Could the entries below be retyped exactly and in full?

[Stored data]
__________
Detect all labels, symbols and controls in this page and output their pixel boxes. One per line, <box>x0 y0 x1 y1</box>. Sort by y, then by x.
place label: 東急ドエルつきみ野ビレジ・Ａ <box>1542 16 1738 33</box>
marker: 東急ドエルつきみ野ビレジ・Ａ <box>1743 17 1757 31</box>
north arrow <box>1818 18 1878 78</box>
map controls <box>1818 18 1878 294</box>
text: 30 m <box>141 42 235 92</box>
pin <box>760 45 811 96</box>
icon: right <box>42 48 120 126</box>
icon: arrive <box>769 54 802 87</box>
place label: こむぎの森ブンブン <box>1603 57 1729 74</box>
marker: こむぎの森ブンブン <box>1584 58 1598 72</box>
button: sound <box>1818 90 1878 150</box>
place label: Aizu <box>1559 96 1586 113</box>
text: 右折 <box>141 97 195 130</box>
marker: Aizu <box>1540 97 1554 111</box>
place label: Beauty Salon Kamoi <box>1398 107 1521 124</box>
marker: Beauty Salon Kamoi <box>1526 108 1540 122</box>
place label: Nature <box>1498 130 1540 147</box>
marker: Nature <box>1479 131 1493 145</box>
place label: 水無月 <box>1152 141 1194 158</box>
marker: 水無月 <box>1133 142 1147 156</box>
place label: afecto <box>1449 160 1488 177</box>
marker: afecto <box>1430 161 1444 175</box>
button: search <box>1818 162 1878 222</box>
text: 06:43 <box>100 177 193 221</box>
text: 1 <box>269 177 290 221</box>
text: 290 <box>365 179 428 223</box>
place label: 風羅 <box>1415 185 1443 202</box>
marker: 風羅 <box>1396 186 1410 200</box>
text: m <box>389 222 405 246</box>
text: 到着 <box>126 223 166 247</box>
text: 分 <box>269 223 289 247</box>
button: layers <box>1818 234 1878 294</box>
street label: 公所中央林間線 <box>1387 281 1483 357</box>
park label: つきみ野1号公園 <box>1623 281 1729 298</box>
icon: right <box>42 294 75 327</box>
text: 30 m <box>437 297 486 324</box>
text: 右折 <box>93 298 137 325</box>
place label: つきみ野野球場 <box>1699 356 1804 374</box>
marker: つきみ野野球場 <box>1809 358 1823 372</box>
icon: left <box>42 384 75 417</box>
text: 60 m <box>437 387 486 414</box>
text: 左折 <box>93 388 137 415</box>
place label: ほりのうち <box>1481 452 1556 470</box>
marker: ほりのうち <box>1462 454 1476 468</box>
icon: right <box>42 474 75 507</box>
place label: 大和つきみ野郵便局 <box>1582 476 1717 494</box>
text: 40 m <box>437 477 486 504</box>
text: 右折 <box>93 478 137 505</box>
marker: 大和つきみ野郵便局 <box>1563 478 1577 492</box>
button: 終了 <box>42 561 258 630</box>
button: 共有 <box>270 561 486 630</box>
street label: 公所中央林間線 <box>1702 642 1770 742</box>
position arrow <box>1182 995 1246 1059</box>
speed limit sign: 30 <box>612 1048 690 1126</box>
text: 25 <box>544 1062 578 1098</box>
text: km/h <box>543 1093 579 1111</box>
__________
Finished exercise:
Detect all labels, symbols and controls in this page and output their pixel boxes. One per line, <box>x0 y0 x1 y1</box>. Sort by y, then by x.
place label: 東急ドエルつきみ野ビレジ・Ａ <box>1542 16 1738 33</box>
marker: 東急ドエルつきみ野ビレジ・Ａ <box>1743 17 1757 31</box>
north arrow <box>1818 18 1878 78</box>
map controls <box>1818 18 1878 294</box>
text: 30 m <box>141 42 235 92</box>
pin <box>760 45 811 96</box>
icon: right <box>42 48 120 126</box>
icon: arrive <box>769 54 802 87</box>
place label: こむぎの森ブンブン <box>1603 57 1729 74</box>
marker: こむぎの森ブンブン <box>1584 58 1598 72</box>
button: sound <box>1818 90 1878 150</box>
place label: Aizu <box>1559 96 1586 113</box>
text: 右折 <box>141 97 195 130</box>
marker: Aizu <box>1540 97 1554 111</box>
place label: Beauty Salon Kamoi <box>1398 107 1521 124</box>
marker: Beauty Salon Kamoi <box>1526 108 1540 122</box>
place label: Nature <box>1498 130 1540 147</box>
marker: Nature <box>1479 131 1493 145</box>
place label: 水無月 <box>1152 141 1194 158</box>
marker: 水無月 <box>1133 142 1147 156</box>
place label: afecto <box>1449 160 1488 177</box>
marker: afecto <box>1430 161 1444 175</box>
button: search <box>1818 162 1878 222</box>
text: 06:43 <box>100 177 193 221</box>
text: 1 <box>269 177 290 221</box>
text: 290 <box>365 179 428 223</box>
place label: 風羅 <box>1415 185 1443 202</box>
marker: 風羅 <box>1396 186 1410 200</box>
text: m <box>389 222 405 246</box>
text: 到着 <box>126 223 166 247</box>
text: 分 <box>269 223 289 247</box>
button: layers <box>1818 234 1878 294</box>
street label: 公所中央林間線 <box>1387 281 1483 357</box>
park label: つきみ野1号公園 <box>1623 281 1729 298</box>
icon: right <box>42 294 75 327</box>
text: 30 m <box>437 297 486 324</box>
text: 右折 <box>93 298 137 325</box>
place label: つきみ野野球場 <box>1699 356 1804 374</box>
marker: つきみ野野球場 <box>1809 358 1823 372</box>
icon: left <box>42 384 75 417</box>
text: 60 m <box>437 387 486 414</box>
text: 左折 <box>93 388 137 415</box>
place label: ほりのうち <box>1481 452 1556 470</box>
marker: ほりのうち <box>1462 454 1476 468</box>
icon: right <box>42 474 75 507</box>
place label: 大和つきみ野郵便局 <box>1582 476 1717 494</box>
text: 40 m <box>437 477 486 504</box>
text: 右折 <box>93 478 137 505</box>
marker: 大和つきみ野郵便局 <box>1563 478 1577 492</box>
button: 終了 <box>42 561 258 630</box>
button: 共有 <box>270 561 486 630</box>
street label: 公所中央林間線 <box>1702 642 1770 742</box>
position arrow <box>1182 995 1246 1059</box>
speed limit sign: 30 <box>612 1048 690 1126</box>
text: 25 <box>544 1062 578 1098</box>
text: km/h <box>543 1093 579 1111</box>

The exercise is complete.